Supplied text
## Begin
Since the collapse of the USSR, various attempts have been made to (re)integrate the newly independent republics, but they have proved largely ineffective. These initiatives have been seen as vehicles for Russia’s traditional dominance of the region, expressed in a mix of crude power and institutional weakness, and wrapped up in historical discourses.

The formation of the Eurasian Customs Union (ECU) would appear to change this. While its economic rationale remains debatable, the ECU has been set up as a rule-based organization conforming to World Trade Organization (WTO) regulations and modern international norms. At the same time, it is clearly seen by Russia as a vehicle for reintegrating the post-Soviet space and offering a modernizing alternative to the EU.

‘Eurasian Customs Union …. is clearly seen by Russia as a vehicle for reintegrating the post-Soviet space and offering a modernizing alternative to the EU.’

This is particularly significant for Ukraine, where Russia has been actively promoting the ECU as an alternative to the EU integration mechanism, the Association Agreement. Given the apparent viability of the ECU, this rivalry is likely to grow and will require other international organisations, such as the EU, to adjust their strategies.

The Eurasian Customs Union: continuity or change?

The main significance of the ECU is its departure from previous initiatives for integration in the post-Soviet space.

The first and best-known of these was the Commonwealth of Independent States (CIS), which proved a mere vehicle for channelling the orderly disintegration of the Soviet Union, rather than the re-integration of its former republics. By the mid-1990s Russia’s focus shifted to investing in smaller groupings and the origins of the ECU date back to 1995, when Russia signed a treaty for the formation of a customs union with Belarus and Kazakhstan (Kyrgyzstan joined in 1996 and Tajikistan in 1997). This initiative retained the ineffective CIS institutional formula. Putin’s accession to the presidency, however, added a new impetus to the project and in 2000 the grouping was transformed into a fully-fledged international organization, the Eurasian Economic Community (EEC), although many of the old problems persisted, putting its effectiveness in question.

However, the middle of the 2000s saw the emergence of a vanguard group of states. The leaders of Russia, Belarus and Kazakhstan decided to set up a customs union in 2006, and swiftly established a Customs Union Commission as a permanent executive body. The group launched a common customs tariff in January 2010; in July 2010, the common customs territory was declared and the Customs Union Code, the key regulatory document, adopted. In July 2011, internal physical border controls were eliminated between the member states.

‘…the member states aim to progress towards an economic union with a common market of goods, capital and labour, and the operation of common macroeconomic, competition, financial and other regulation, including the harmonization of policies such as energy and transport.’

Their ambitions did not stop there: the member states aim to progress towards an economic union with a common market of goods, capital and labour, and the operation of common macroeconomic, competition, financial and other regulation, including the harmonization of policies such as energy and transport. This Eurasian Economic Union is due to be launched in January 2015.

Integration with a difference?
## End
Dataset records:
## Begin
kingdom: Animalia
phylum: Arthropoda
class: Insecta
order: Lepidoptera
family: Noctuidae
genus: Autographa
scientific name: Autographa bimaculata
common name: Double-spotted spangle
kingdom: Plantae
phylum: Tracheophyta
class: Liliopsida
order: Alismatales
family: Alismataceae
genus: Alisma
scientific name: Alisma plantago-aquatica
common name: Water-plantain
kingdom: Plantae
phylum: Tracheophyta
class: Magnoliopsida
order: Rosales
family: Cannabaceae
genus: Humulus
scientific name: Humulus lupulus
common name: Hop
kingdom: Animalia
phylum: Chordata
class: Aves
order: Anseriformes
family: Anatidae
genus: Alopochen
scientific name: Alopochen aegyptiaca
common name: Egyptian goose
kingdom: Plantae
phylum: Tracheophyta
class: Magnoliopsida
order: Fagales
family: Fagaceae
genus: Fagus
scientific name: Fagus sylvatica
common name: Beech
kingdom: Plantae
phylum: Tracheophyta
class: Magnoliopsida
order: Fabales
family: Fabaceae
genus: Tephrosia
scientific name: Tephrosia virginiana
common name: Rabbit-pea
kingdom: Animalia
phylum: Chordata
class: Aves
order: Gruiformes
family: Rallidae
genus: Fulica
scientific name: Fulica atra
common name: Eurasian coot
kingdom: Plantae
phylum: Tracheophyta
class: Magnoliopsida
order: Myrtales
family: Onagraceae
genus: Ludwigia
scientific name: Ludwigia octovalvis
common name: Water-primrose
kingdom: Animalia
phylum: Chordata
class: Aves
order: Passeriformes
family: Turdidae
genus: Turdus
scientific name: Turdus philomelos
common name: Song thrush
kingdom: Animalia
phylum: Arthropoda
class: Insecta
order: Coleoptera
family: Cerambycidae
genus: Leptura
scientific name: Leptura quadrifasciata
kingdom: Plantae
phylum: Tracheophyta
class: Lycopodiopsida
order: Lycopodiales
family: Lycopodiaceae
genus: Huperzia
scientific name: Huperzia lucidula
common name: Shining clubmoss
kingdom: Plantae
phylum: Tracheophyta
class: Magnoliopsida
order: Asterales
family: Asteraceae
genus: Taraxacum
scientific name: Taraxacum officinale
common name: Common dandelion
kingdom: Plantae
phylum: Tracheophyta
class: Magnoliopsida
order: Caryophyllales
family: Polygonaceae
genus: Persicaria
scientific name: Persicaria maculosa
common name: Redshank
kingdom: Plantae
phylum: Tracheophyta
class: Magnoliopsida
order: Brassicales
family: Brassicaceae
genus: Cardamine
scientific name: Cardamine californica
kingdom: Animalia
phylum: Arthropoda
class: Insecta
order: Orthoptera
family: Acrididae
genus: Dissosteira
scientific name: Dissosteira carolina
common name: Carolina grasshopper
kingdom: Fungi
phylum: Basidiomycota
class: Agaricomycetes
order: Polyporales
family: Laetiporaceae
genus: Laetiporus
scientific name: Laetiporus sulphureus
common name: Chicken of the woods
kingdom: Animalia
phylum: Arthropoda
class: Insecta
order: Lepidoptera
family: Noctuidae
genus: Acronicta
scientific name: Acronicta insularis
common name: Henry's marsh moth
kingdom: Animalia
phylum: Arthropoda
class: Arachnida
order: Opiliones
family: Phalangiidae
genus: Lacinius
## End
What is asked
Reproduce everything from "The first and" down to "effectiveness in question." in the passage on the Eurasian Customs Union above.

Answer to the problem
The first and best-known of these was the Commonwealth of Independent States (CIS), which proved a mere vehicle for channelling the orderly disintegration of the Soviet Union, rather than the re-integration of its former republics. By the mid-1990s Russia’s focus shifted to investing in smaller groupings and the origins of the ECU date back to 1995, when Russia signed a treaty for the formation of a customs union with Belarus and Kazakhstan (Kyrgyzstan joined in 1996 and Tajikistan in 1997). This initiative retained the ineffective CIS institutional formula. Putin’s accession to the presidency, however, added a new impetus to the project and in 2000 the grouping was transformed into a fully-fledged international organization, the Eurasian Economic Community (EEC), although many of the old problems persisted, putting its effectiveness in question.